3.3. Fabrication of the Hybrid Vibro-Acoustic Sensor
Based on the results of the FEA, the vibration beam plate printed circuit board (PCB) was fabricated using polyimide material (
Figure 6a,b; blueprint and actual product, respectively). The PCB had a 3 mm diameter and four round vibration beams were present on the edge of the vibration plate. Bonding electrodes are disposed at the center of the vibration plate so that a low-noise amplifier IC chip (LMV1032UR-25, Texas Instruments, Dallas, TX, USA) for signal amplification can be fixed in an area with a 2 mm inner diameter. This hybrid sensor uses the ECM (OBG-311L42-C33, BSE Co., Ltd., HongKong) as a mass at the center of the vibration plate to respond to the acceleration of the umbo vibration. Furthermore, a plane capacitor is formed between the circular electrode on the underside of the vibration plate and the circular electrode on top of the bottom plate. The ECM of the uppermost layer and the vibration beam plate beneath it are electrically connected so that the output signal arrives at the bottom plate. The printed circuit board (PCB) patterns are designed to connect the signal and power lines of the ECM, and the top and bottom of the vibration plate and the bottom plate.

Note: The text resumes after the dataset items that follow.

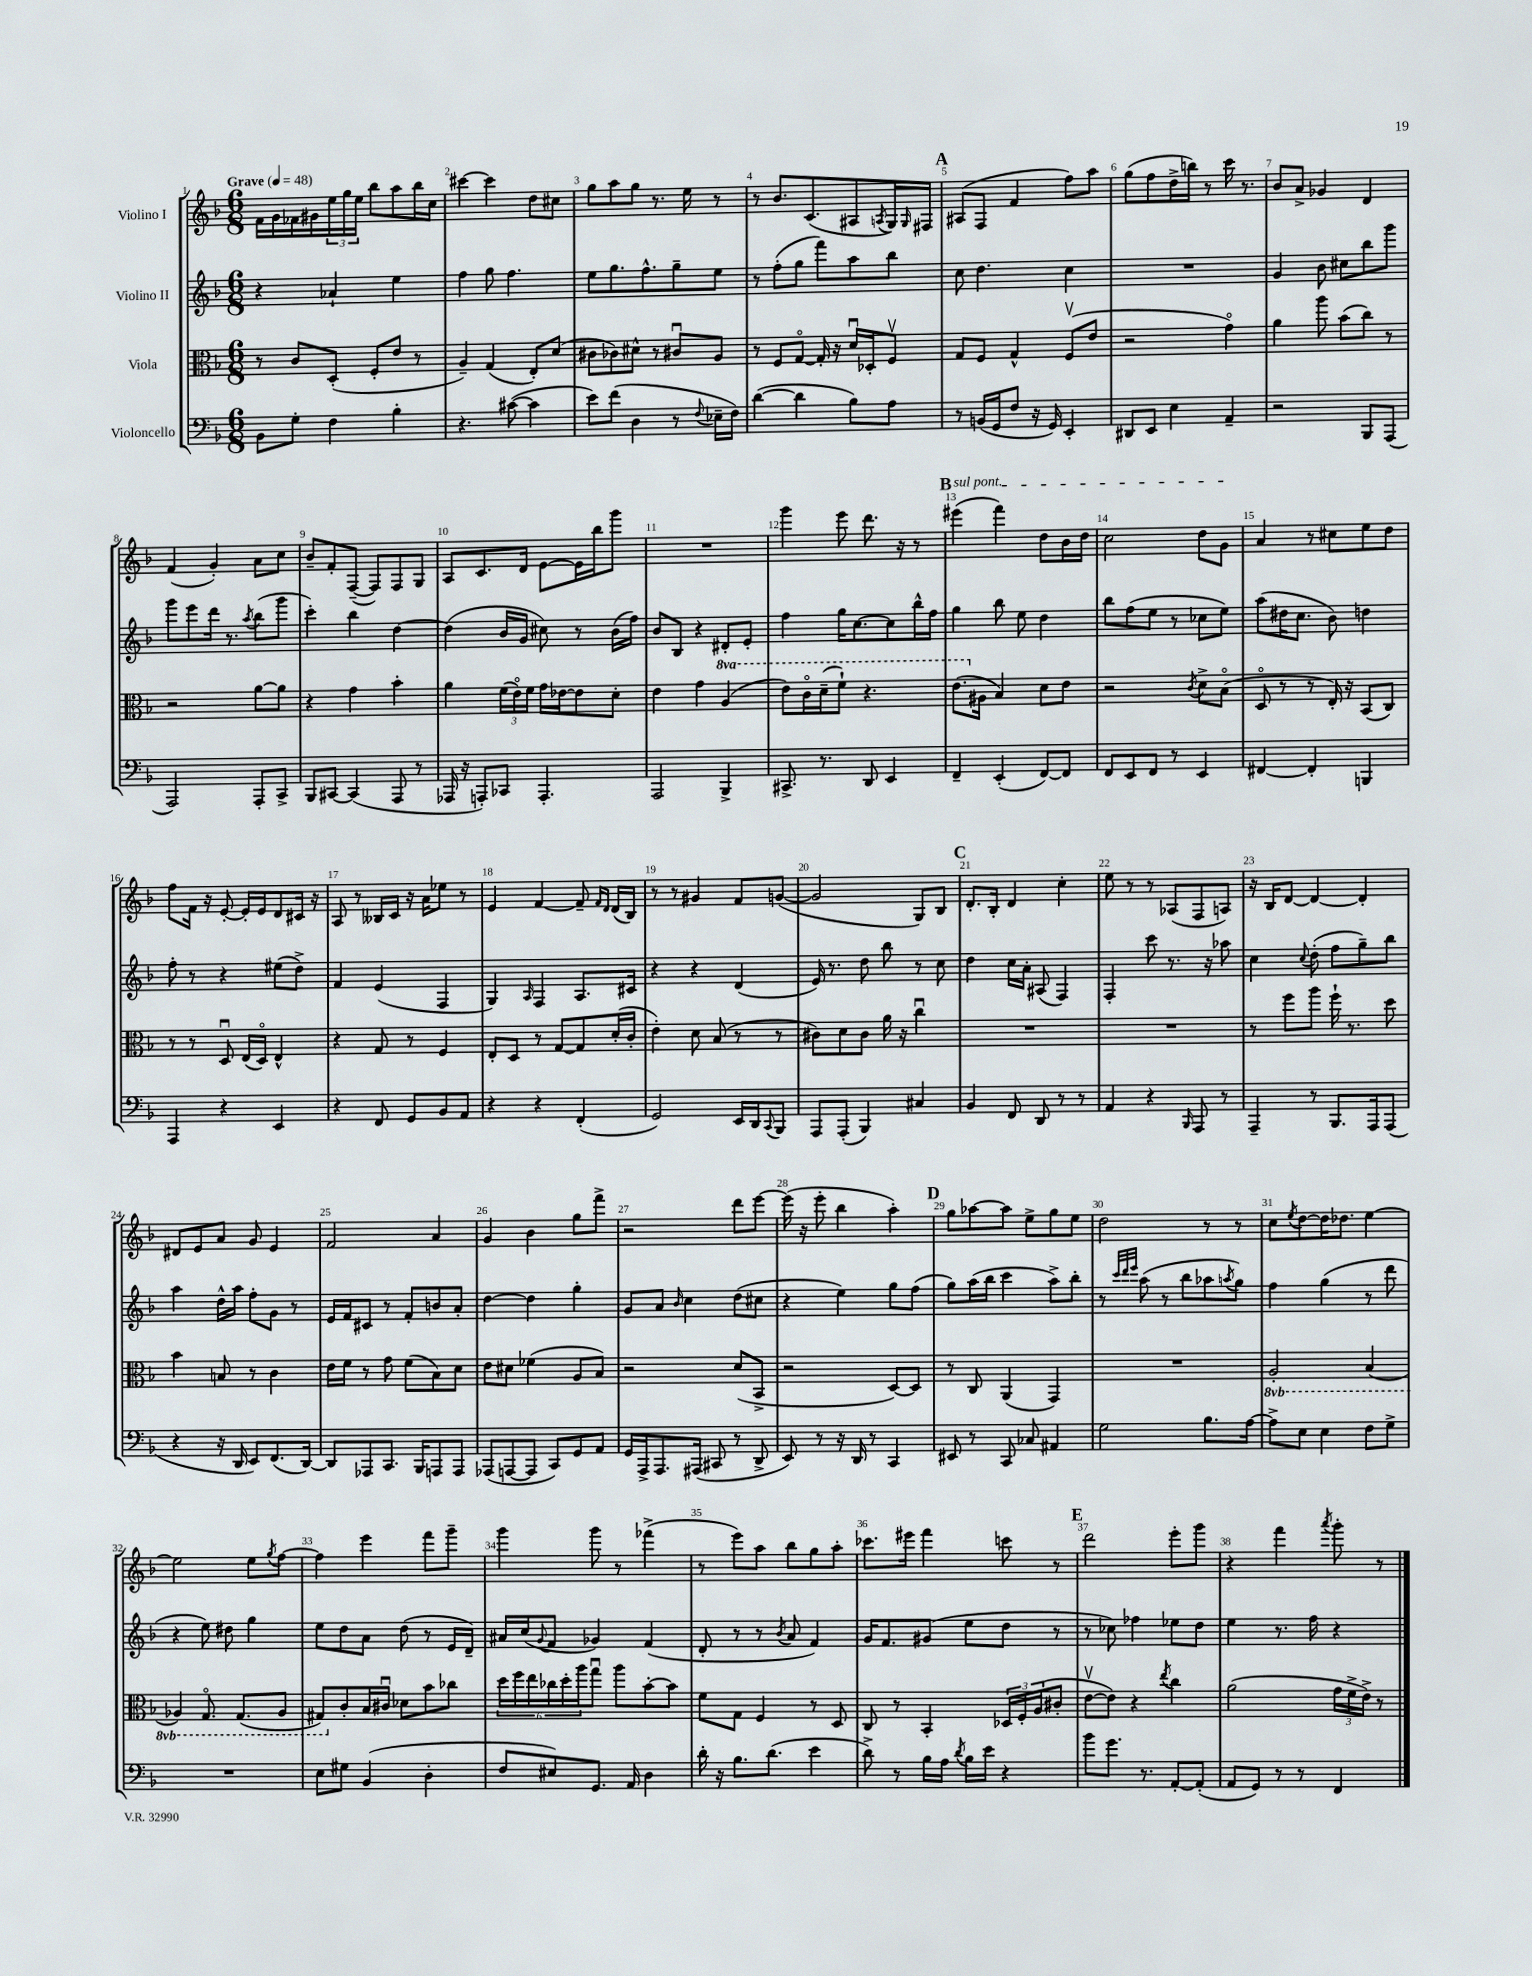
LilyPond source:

<<
\new StaffGroup <<
\new Staff = "s0" \with { instrumentName = "Violino I" } {
    \clef treble \key f \major \numericTimeSignature \time 6/8 \tempo "Grave" 4 = 48
    f'16 g'16 fes'16 gis'16 \tuplet 3/2 { e''16 g''16 e''16 } bes''8 a''8 bes''16 c''16 |
    cis'''4~ cis'''4 d''8 cis''8 |
    g''8 a''8 g''8 r8. e''16 r8 |
    r8 bes'8. c'8.( ais8 \acciaccatura { a8 } g16) \grace { g16 } fis16 |
    \mark \markup { \bold "A" } ais8( f8 f'4 f''8) a''8 |
    g''8( f''8 d''16-> b''16) r8 c'''16 r8. |
    bes'8 a'8-> ges'4 d'4 |
    f'4( g'4-.) a'8 c''8 |
    bes'8-- f'8-. f8~--( f8) f8 g8 |
    a8 c'8. d'16 e'8~ e'16 bes''16 g'''8 |
    R2. |
    g'''4 e'''8 d'''8. r16 r8 |
    \mark \markup { \bold "B" } \once \override TextSpanner.bound-details.left.text = \markup { \italic "sul pont." } eis'''4\startTextSpan( f'''4) d''8 bes'16 d''16 |
    c''2 d''8 g'8\stopTextSpan |
    a'4 r8 cis''8 e''8 d''8 |
    f''8 f'16 r16 e'8~-. e'16-. e'16 d'8 cis'16 r16 |
    a8 r8 beses16 c'16 r16 a'16 ees''8 r8 |
    e'4 f'4~ f'8-- \grace { f'16 d'16 } d'16( bes16) |
    r8 r8 gis'4 f'8 g'8~( |
    g'2 g8) bes8 |
    \mark \markup { \bold "C" } d'8.-. bes16-. d'4 c''4-. |
    e''8 r8 r8 aes8( f8 a8) |
    r16 bes16 d'8~ d'4~ d'4-. |
    dis'8 e'8 a'8 g'8 e'4 |
    f'2 a'4 |
    g'4 bes'4 g''8 f'''8-> |
    r2 d'''8 e'''8~ |
    e'''16( r16 e'''8-. bes''4 a''4-.) |
    \mark \markup { \bold "D" } g''8 aes''8~ aes''8 e''8-> g''8 e''8 |
    d''2 r8 r8 |
    c''8 \acciaccatura { e''8 } d''8~ d''16 des''8. e''4~ |
    e''2 e''8 \acciaccatura { g''8 } f''8~ |
    f''4 e'''4 f'''8 g'''8-- |
    g'''4 g'''8 r8 fes'''4->( |
    r8 e'''8) a''8 bes''8 g''8 a''8-. |
    ces'''8. eis'''16 f'''4 c'''8 r8 |
    \mark \markup { \bold "E" } d'''2 e'''8-. g'''8 |
    r4 f'''4 \acciaccatura { a'''8 } g'''8-. r8 \bar "|." |
}
\new Staff = "s1" \with { instrumentName = "Violino II" } {
    \clef treble \key f \major \numericTimeSignature \time 6/8
    r4 aes'4-! e''4 |
    f''4 g''8 f''4. |
    e''8 g''8. f''8.-^ g''8-- e''8 |
    r8 f''8-.( g''8 f'''8) a''8 bes''8 |
    \mark \markup { \bold "A" } c''8 d''4. c''4 |
    R2. |
    g'4 bes'8 cis''8 bes''8 g'''8 |
    g'''8 e'''8 d'''16 r8. \acciaccatura { a''8 } bes''8( g'''8 |
    c'''4-.) bes''4 d''4~ |
    d''4( bes'16 g'16 cis''8) r8 bes'16( f''16) |
    bes'8 bes8 r4 dis'8-. e'8-. |
    f''4 g''16 c''8.~ c''8 bes''16-^ f''16 |
    \mark \markup { \bold "B" } g''4 bes''8 e''8 d''4 |
    bes''8 f''8( e''8 r8 ces''8 e''8) |
    a''8( dis''16 c''8. bes'8) d''4 |
    f''8-. r8 r4 eis''8( d''8->) |
    f'4 e'4( f4 |
    g4) \grace { a16 } f4 a8. cis'16 |
    r4 r4 d'4( |
    e'16) r8. d''8 bes''8 r8 c''8 |
    \mark \markup { \bold "C" } d''4 c''16 a'16-. ais8( f4) |
    f4-. c'''8 r8. r16 aes''8 |
    c''4 \appoggiatura { c''8 } d''8-.( f''8 g''8--) bes''8 |
    a''4 d''16-^ a''16 f''8-. g'8 r8 |
    e'16 f'16 cis'8 r8 f'8-. b'8 a'8-. |
    d''4~ d''4 g''4-. |
    g'8 a'8 \grace { bes'16 } c''4 d''8( cis''8 |
    r4 e''4) g''8 f''8( |
    \mark \markup { \bold "D" } g''8) a''16( bes''16 c'''4 a''8->) bes''8-. |
    r8 \grace { c'''32 d'''32 e'''32 } a''8( r8 bes''8 aes''8 \acciaccatura { a''8 } g''8) |
    f''4 g''4( r8 d'''8 |
    r4 e''8) dis''8 g''4 |
    e''8 d''8 a'8 d''8( r8 e'16 d'16--) |
    ais'16 c''16( \appoggiatura { g'8 } f'8 ges'4) f'4( |
    d'8-. r8 r8 \acciaccatura { bes'8 } a'8 f'4) |
    g'16 f'8. gis'8( e''8 d''8 r8 |
    \mark \markup { \bold "E" } r8 ces''8) fes''4 ees''8 d''8 |
    e''4 r8. f''16 r4 \bar "|." |
}
\new Staff = "s2" \with { instrumentName = "Viola" } {
    \clef alto \key f \major \numericTimeSignature \time 6/8 \set Staff.ottavationMarkups = #ottavation-simple-ordinals
    r8 c'8 d8-.( f8-. e'8 r8 |
    a4--) g4( e8-.) d'8( |
    cis'8 ces'8) dis'8-^ r8 cis'8\downbow a8 |
    r8 f8 g8~\flageolet g16-. r16 d'16\downbow des16-. f8\upbow |
    \mark \markup { \bold "A" } g8 f8 g4-^ f8\upbow( e'8 |
    r2 g'4\flageolet) |
    a'4 a''8 bes'8( c''8) r8 |
    r2 a'8~ a'8 |
    r4 g'4 bes'4-. |
    a'4 \tuplet 3/2 { f'16( e'16\flageolet) f'16 } g'16 ees'16~ ees'8 d'8-. |
    e'4 g'4 \ottava #1 a'4( |
    e''8) c''16\flageolet d''16--( f''8-!) r4. |
    \mark \markup { \bold "B" } e''8.( \ottava #0 ais16 bes4) d'8 e'8 |
    r2 \acciaccatura { c'8 } d'8-> bes8\flageolet( |
    d8\flageolet r8 r8 e16-.) r16 bes,8( c8) |
    r8 r8 d8\downbow e16( d16\flageolet) e4-^ |
    r4 g8 r8 f4 |
    e8-. d8 r8 g8~ g8 d'16-.( c'16-. |
    e'4-.) d'8 bes8( r8 r8 |
    cis'8) d'8 cis'8 a'16 r16 c''4\downbow |
    \mark \markup { \bold "C" } R2. |
    R2. |
    r8 f''8 a''8 f''16-! r8. d''8 |
    bes'4 b8 r8 c'4 |
    e'16 f'16 r8 g'8 f'8( bes8) d'8 |
    e'8 dis'8 fes'4( a8 bes8) |
    r2 d'8( bes,8-> |
    r2 d8~) d8 |
    \mark \markup { \bold "D" } r8 c8 a,4( g,4) |
    R2. |
    \ottava #-1 a,2-. bes,4( |
    aes,4) g,8.\flageolet g,8.( aes,8 |
    gis,8) \ottava #0 c'8-. bes16 cis'16\downbow des'8 bes'8 ces''8 |
    \tuplet 6/4 { d''16 f''16 e''16 ces''16 d''16-. a''16 } g''8\downbow a''8 bes'8~-. bes'8 |
    f'8 g8 f4 r8 d8 |
    c8 r8 bes,4-. \tuplet 3/2 { des16 f16-. a16( } cis'8-. |
    \mark \markup { \bold "E" } e'8~\upbow e'8) r4 \acciaccatura { e''8 } c''4 |
    a'2( \tuplet 3/2 { g'16 f'16-> e'16->) } r8 \bar "|." |
}
\new Staff = "s3" \with { instrumentName = "Violoncello" } {
    \clef bass \key f \major \numericTimeSignature \time 6/8
    bes,8 g8-. f4 bes4-. |
    r4. cis'8~( cis'4 |
    e'8) f'8( d4 r8 \appoggiatura { f8 } ees16-- f16) |
    d'4~( d'4 bes8) a8 |
    \mark \markup { \bold "A" } r8 b,16( g,16 f8 r16 g,16) e,4-. |
    dis,8 e,8 e4 a,4-- |
    r2 bes,,8 a,,8( |
    a,,2) a,,8-. c,8-> |
    bes,,8 cis,8~ cis,4( a,,8 r8 |
    aes,,16 r16 a,,8-.) ces,8 a,,4.-. |
    a,,2 bes,,4-> |
    cis,8.-> r8. d,8 e,4 |
    \mark \markup { \bold "B" } f,4-- e,4-.( f,8~) f,8 |
    f,8 e,8 f,8 r8 e,4 |
    fis,4~ fis,4-. b,,4 |
    a,,4 r4 e,4 |
    r4 f,8 g,8 bes,8 a,8 |
    r4 r4 f,4-.( |
    g,2) e,16 d,16 \appoggiatura { c,8 } bes,,8 |
    a,,8 a,,8-.( bes,,4) cis4 |
    \mark \markup { \bold "C" } bes,4 f,8 d,8 r8 r8 |
    a,4 r4 \grace { bes,,16 } a,,8 r8 |
    a,,4-- r8 bes,,8. a,,16 a,,8( |
    r4 r16 d,16 e,8) f,8.( d,16~) |
    d,8 aes,,8 c,8. bes,,16 a,,8 a,,8 |
    aes,,8( a,,8~ a,,8 c,8) g,8 a,8 |
    g,16 a,,16-> a,,8. ais,,16( cis,8 r8 d,8-> |
    e,8) r8 r16 d,16 r8 c,4 |
    \mark \markup { \bold "D" } eis,8 r8 c,8 ces8 ais,4 |
    g2 bes8. a16~ |
    a8-> e8 e4 f8 g8-> |
    R2. |
    e8 gis8 bes,4( d4-. |
    f8 eis8) g,8. a,16 d4 |
    d'16-. r16 bes8. d'8.( e'4 |
    d'8->) r8 bes16 a16 \acciaccatura { d'8 } bes16 e'16 r4 |
    \mark \markup { \bold "E" } bes'8 g'8. r8. a,8~-. a,8-.( |
    a,8 g,8) r8 r8 f,4 \bar "|." |
}
>>
>>
\layout { \context { \Score \override BarNumber.break-visibility = ##(#f #t #t) barNumberVisibility = #all-bar-numbers-visible } }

The vibration and bottom plates are electrically connected via four conductive miniature connecting pins standing vertically on the bottom plate. The four output terminals on the bottom plate are configured to pull out one ECM output signal, one capacitive acceleration sensor output signal, two power lines for driving the ECM, and the integrated circuit (IC) for the capacitive acceleration sensor.
The VAHIM components and the final assembly are shown in
Figure 7. The VAHIM is cylindrical, with an outer diameter of 3.1 mm and height of 2.8 mm. Immediately below the ECM is a 0.1 mm thick plastic insulation plate, and the power and signal lines of the ECM are connected through the holes in the insulation plate to the PCB pattern above the vibration beam plate. The bottom surface of the vibrating beam substrate is provided with an IC chip as a preamp and a plate electrode for detecting any change in capacitance. An electret disc is attached to the upper surface of the bottom plate to increase the sensitivity of the acceleration sensor according to the capacitance change, without using an external battery. The four vibrating beams at the edges of the vibrating beam plate are connected to the four connecting pins. Since the gap between the electrodes in the acceleration sensor is controlled by the length of the connecting pins, some laser trim processing is required.